[Chart comprehension data]
◆ ◆ ◆ ◆ ◆ ◆ ◆
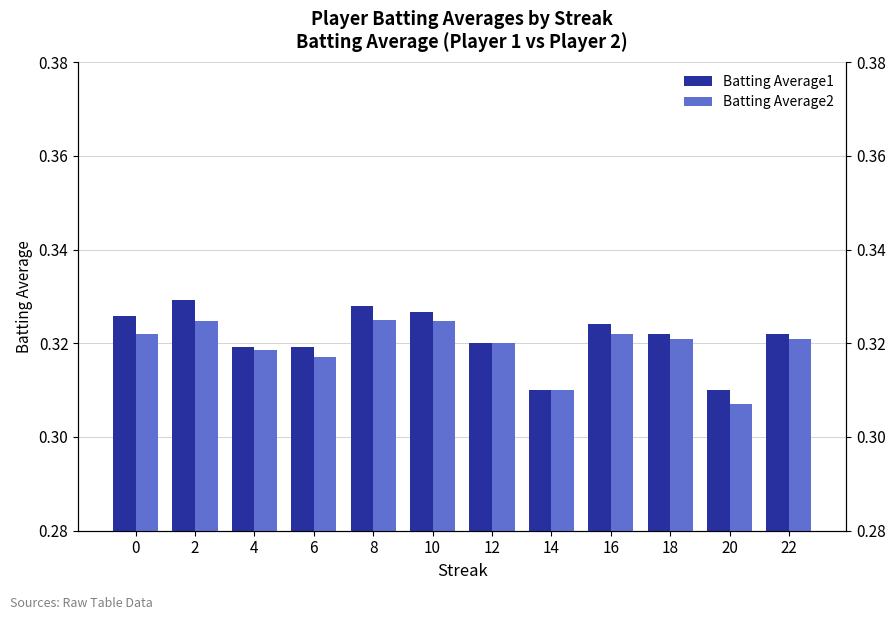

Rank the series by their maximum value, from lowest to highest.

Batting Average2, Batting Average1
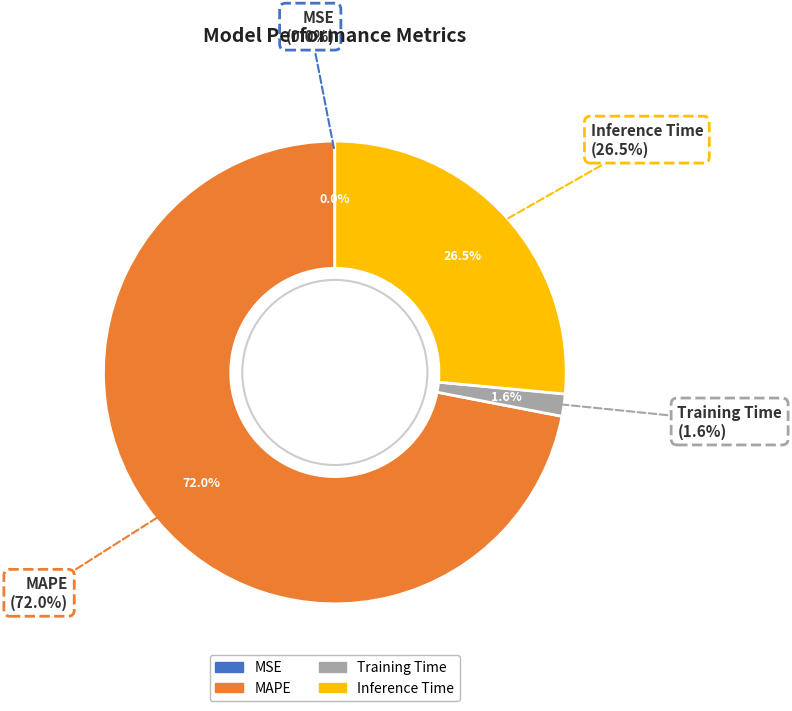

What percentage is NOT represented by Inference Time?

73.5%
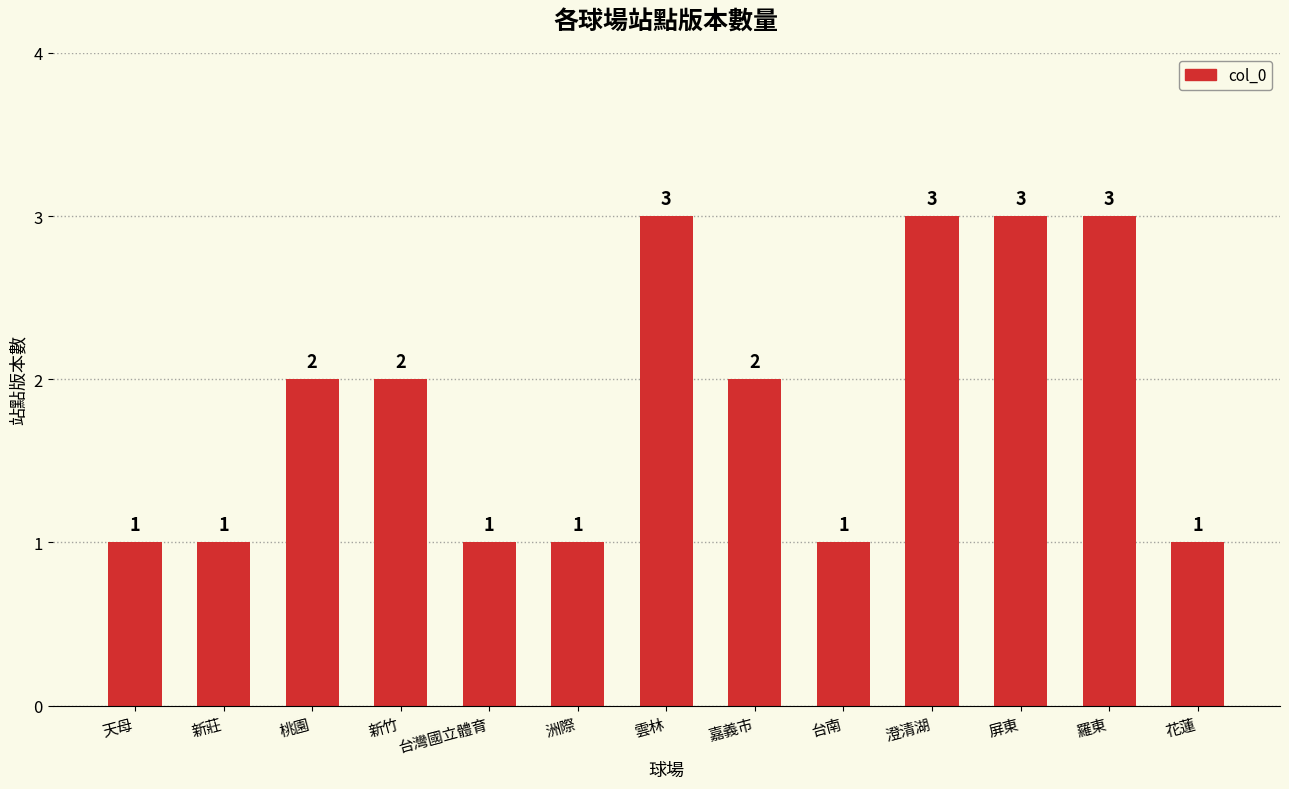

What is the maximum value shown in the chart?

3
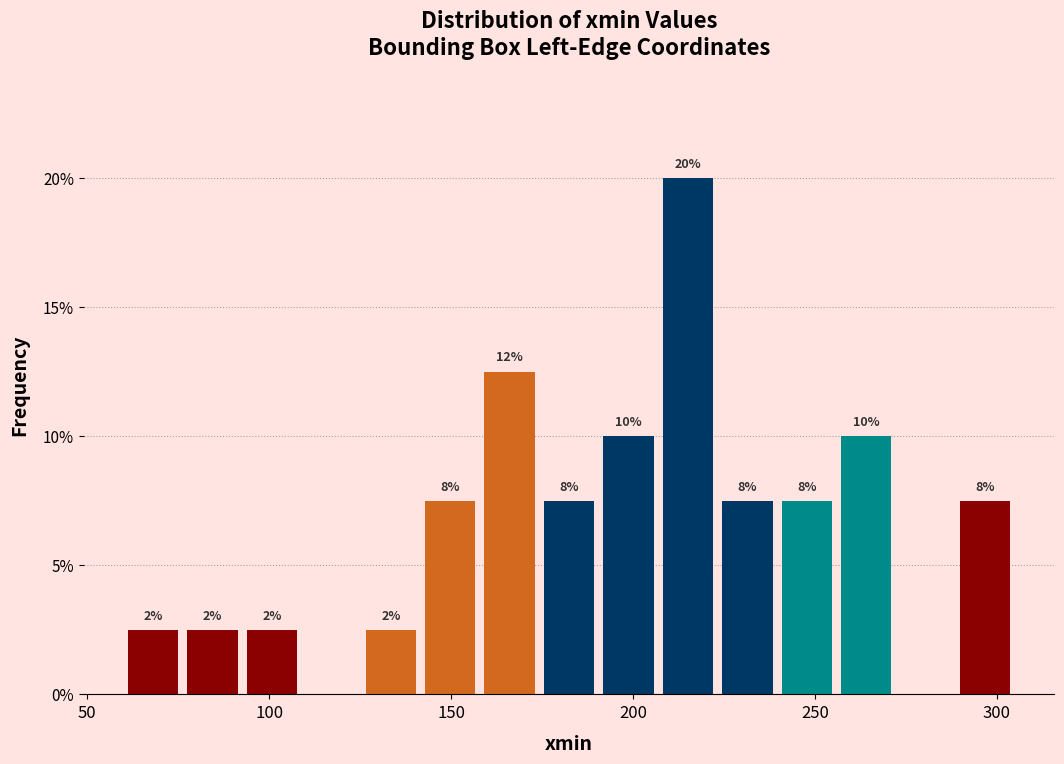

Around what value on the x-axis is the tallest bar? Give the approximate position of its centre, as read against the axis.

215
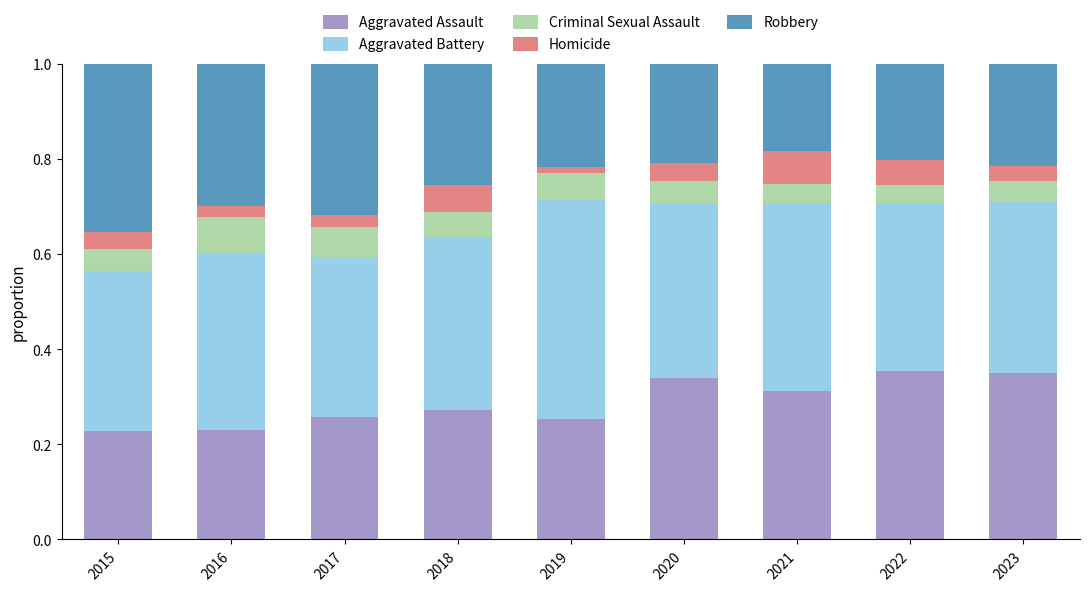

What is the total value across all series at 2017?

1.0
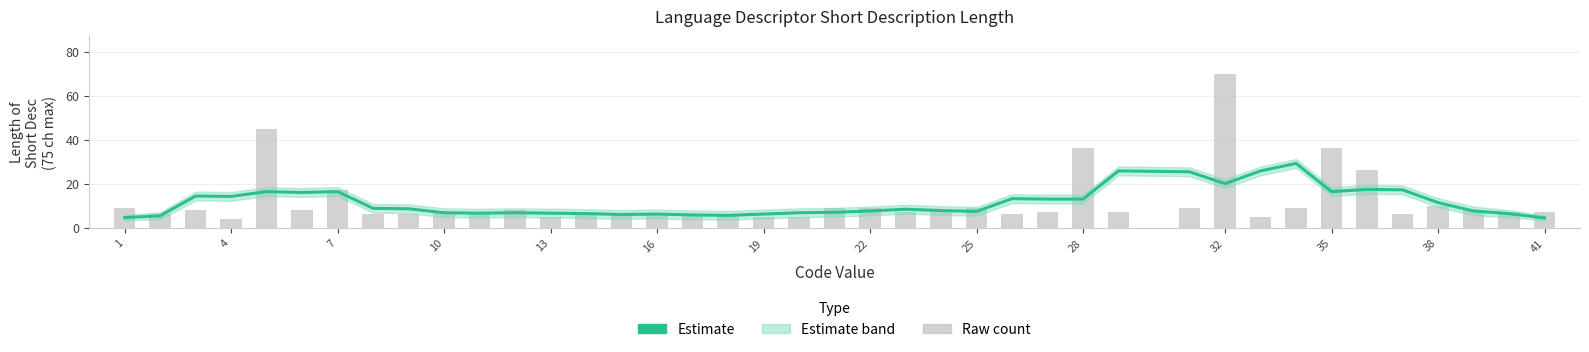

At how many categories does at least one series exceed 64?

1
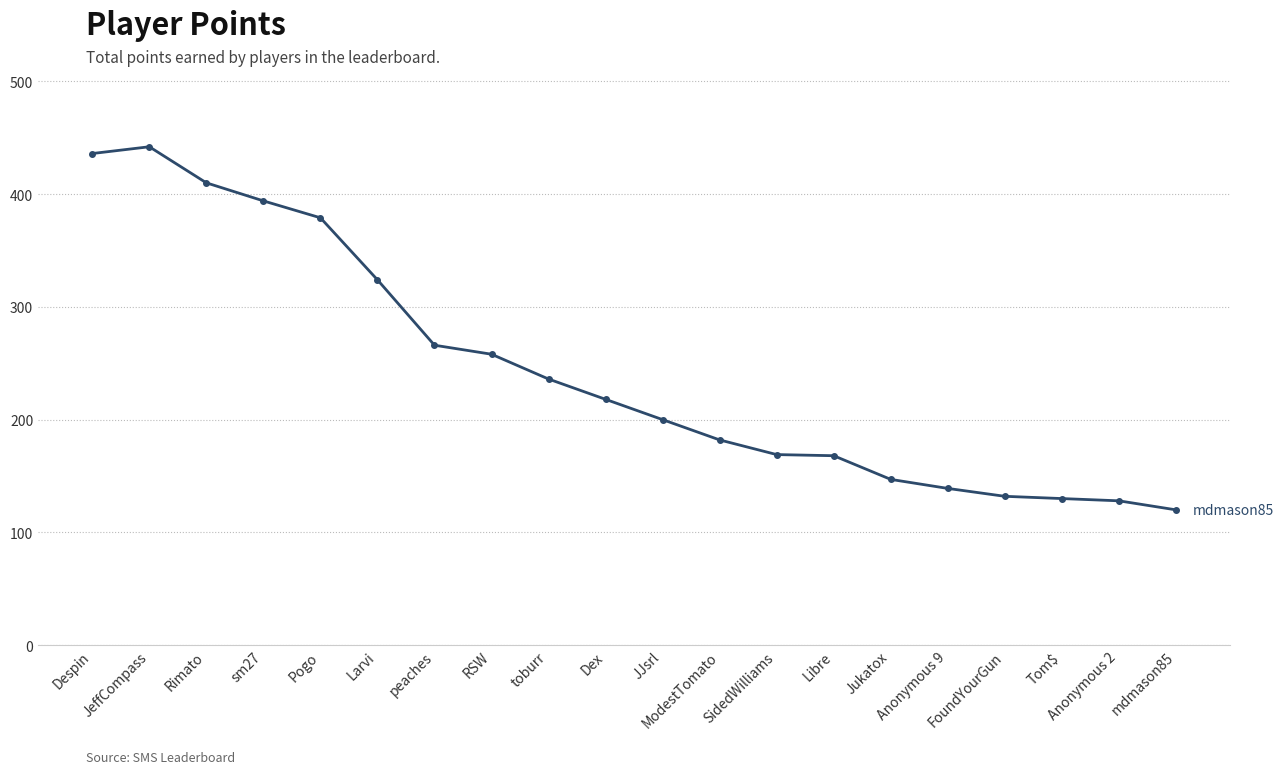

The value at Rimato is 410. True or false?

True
◆ ◆ ◆ ◆ ◆ ◆ ◆
◆ **TASK DESCRIPTION**
Reproduce the material from the line containing "At how many" through the last line, substituting "groups" for "categories" and leaving everything else unchanged. Please omit the pictures from your answer.

◆ **EXPECTED OUTPUT**
At how many groups does at least one series exceed 64?

1

The value at Rimato is 410. True or false?

True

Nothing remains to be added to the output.